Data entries
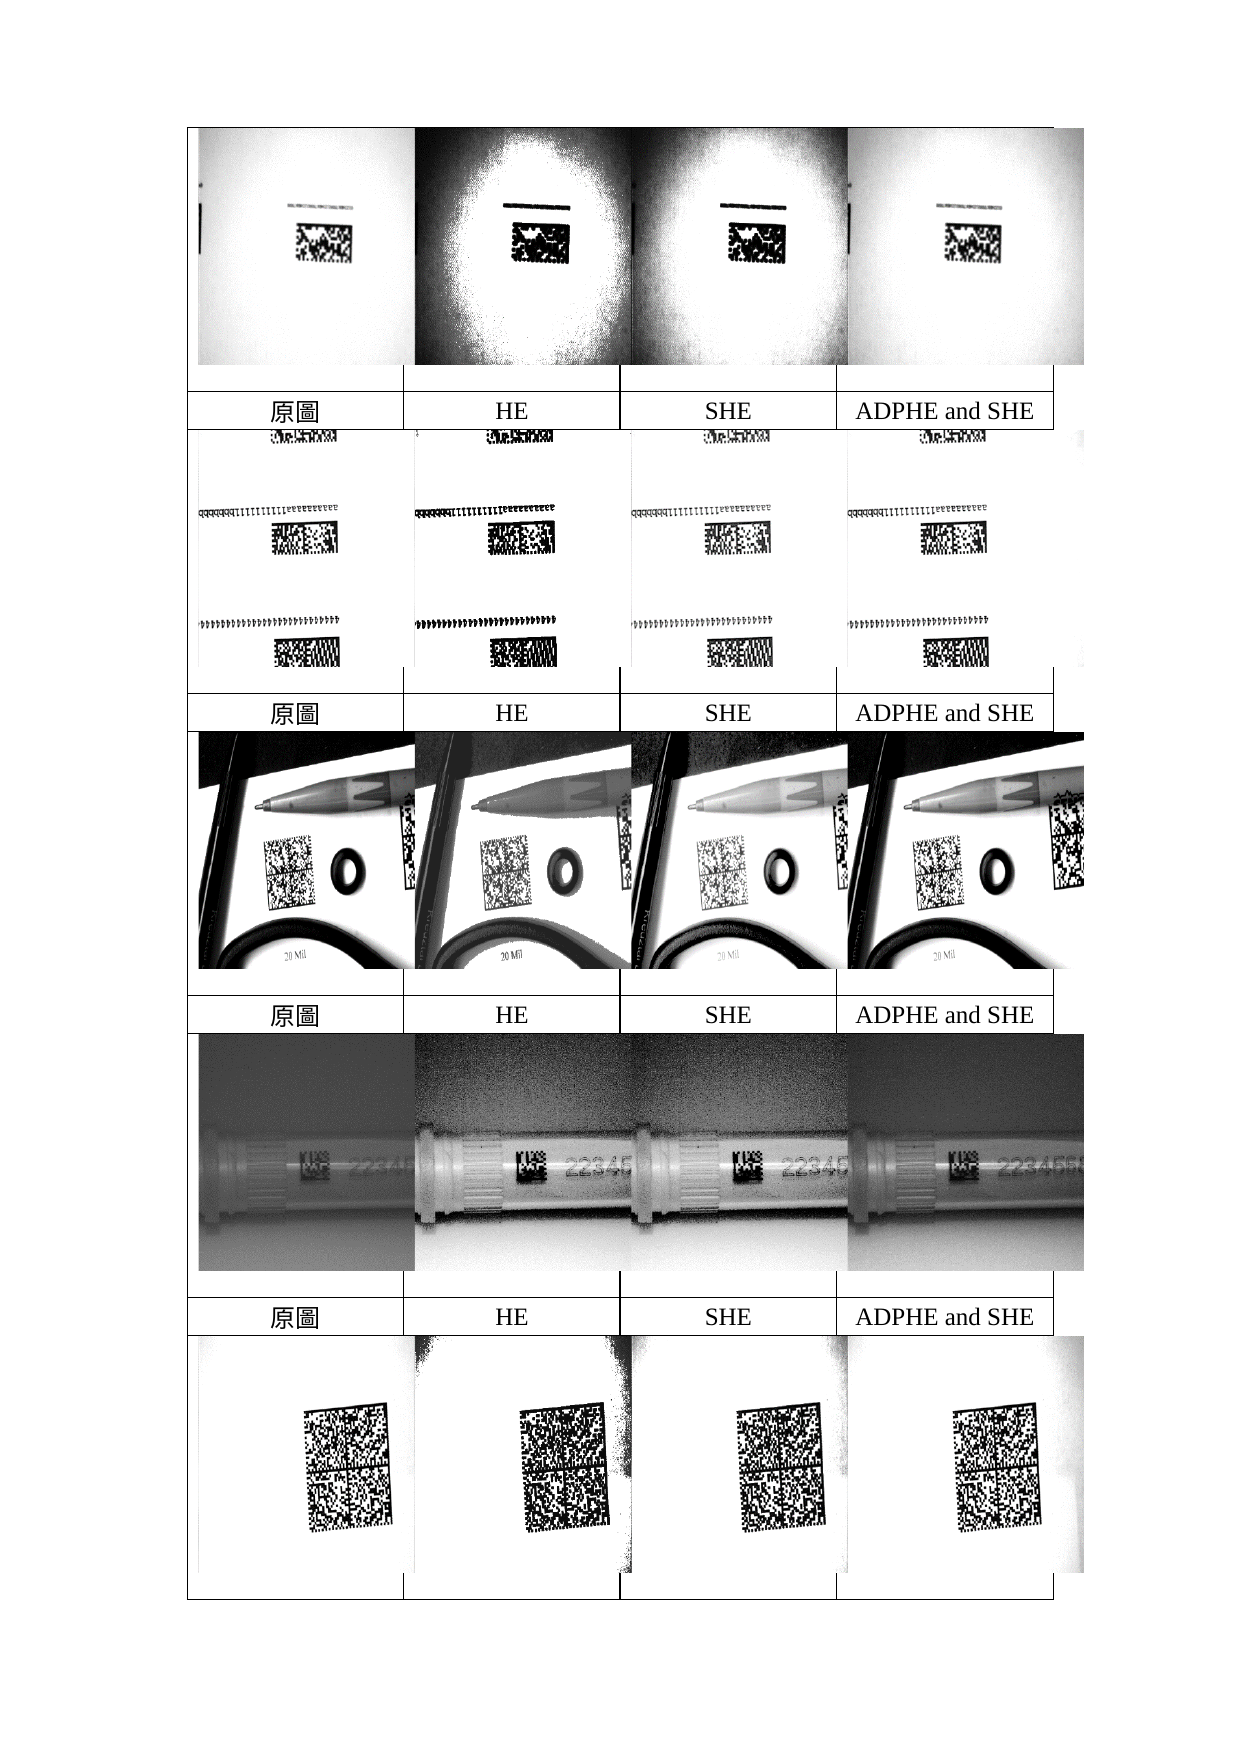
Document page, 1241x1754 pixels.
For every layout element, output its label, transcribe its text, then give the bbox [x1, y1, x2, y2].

table_cell [404, 1271, 619, 1297]
table_cell [188, 1336, 403, 1599]
table_cell [837, 365, 1053, 391]
table_cell SHE [621, 694, 836, 731]
table_cell 原圖 [188, 996, 403, 1033]
picture [198, 732, 1084, 969]
table_cell HE [404, 1298, 619, 1335]
table_cell SHE [621, 392, 836, 429]
picture [198, 430, 1084, 667]
table_cell 原圖 [188, 392, 403, 429]
table_cell [188, 1034, 403, 1297]
table_cell [621, 1271, 836, 1297]
table_cell [404, 1573, 619, 1599]
picture [198, 1336, 1084, 1573]
table_cell [837, 1573, 1053, 1599]
table_cell 原圖 [188, 694, 403, 731]
table_cell [188, 430, 403, 693]
table_cell [404, 365, 619, 391]
table_cell [837, 1271, 1053, 1297]
table_cell [188, 128, 403, 391]
table_cell [404, 969, 619, 995]
table_cell [621, 969, 836, 995]
table_cell ADPHE and SHE [837, 392, 1053, 429]
table_cell [837, 969, 1053, 995]
table_cell [621, 365, 836, 391]
table_cell ADPHE and SHE [837, 996, 1053, 1033]
table_cell 原圖 [188, 1298, 403, 1335]
table_cell [621, 1573, 836, 1599]
table_cell SHE [621, 1298, 836, 1335]
table_cell HE [404, 694, 619, 731]
table_cell [404, 667, 619, 693]
table_cell [621, 667, 836, 693]
table_cell ADPHE and SHE [837, 694, 1053, 731]
table_cell HE [404, 392, 619, 429]
table_cell SHE [621, 996, 836, 1033]
picture [198, 128, 1084, 365]
table_cell [188, 732, 403, 995]
table_cell ADPHE and SHE [837, 1298, 1053, 1335]
table_cell HE [404, 996, 619, 1033]
picture [198, 1034, 1084, 1271]
table_cell [837, 667, 1053, 693]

### Directions:
Apart from its pictures, the data is to be repeated exactly.

### Answer space:
Document page, 1241x1754 pixels.
For every layout element, output its label, transcribe its text, then give the bbox [x1, y1, x2, y2].

table_cell [404, 1271, 619, 1297]
table_cell [188, 1336, 403, 1599]
table_cell [837, 365, 1053, 391]
table_cell SHE [621, 694, 836, 731]
table_cell 原圖 [188, 996, 403, 1033]
picture [198, 732, 1084, 969]
table_cell HE [404, 1298, 619, 1335]
table_cell SHE [621, 392, 836, 429]
picture [198, 430, 1084, 667]
table_cell 原圖 [188, 392, 403, 429]
table_cell [188, 1034, 403, 1297]
table_cell [621, 1271, 836, 1297]
table_cell [404, 1573, 619, 1599]
picture [198, 1336, 1084, 1573]
table_cell [837, 1573, 1053, 1599]
table_cell 原圖 [188, 694, 403, 731]
table_cell [188, 430, 403, 693]
table_cell [404, 365, 619, 391]
table_cell [837, 1271, 1053, 1297]
table_cell [188, 128, 403, 391]
table_cell [404, 969, 619, 995]
table_cell [621, 969, 836, 995]
table_cell ADPHE and SHE [837, 392, 1053, 429]
table_cell [837, 969, 1053, 995]
table_cell [621, 365, 836, 391]
table_cell ADPHE and SHE [837, 996, 1053, 1033]
table_cell 原圖 [188, 1298, 403, 1335]
table_cell [621, 1573, 836, 1599]
table_cell SHE [621, 1298, 836, 1335]
table_cell HE [404, 694, 619, 731]
table_cell [404, 667, 619, 693]
table_cell [621, 667, 836, 693]
table_cell ADPHE and SHE [837, 694, 1053, 731]
table_cell HE [404, 392, 619, 429]
table_cell SHE [621, 996, 836, 1033]
picture [198, 128, 1084, 365]
table_cell [188, 732, 403, 995]
table_cell ADPHE and SHE [837, 1298, 1053, 1335]
table_cell HE [404, 996, 619, 1033]
picture [198, 1034, 1084, 1271]
table_cell [837, 667, 1053, 693]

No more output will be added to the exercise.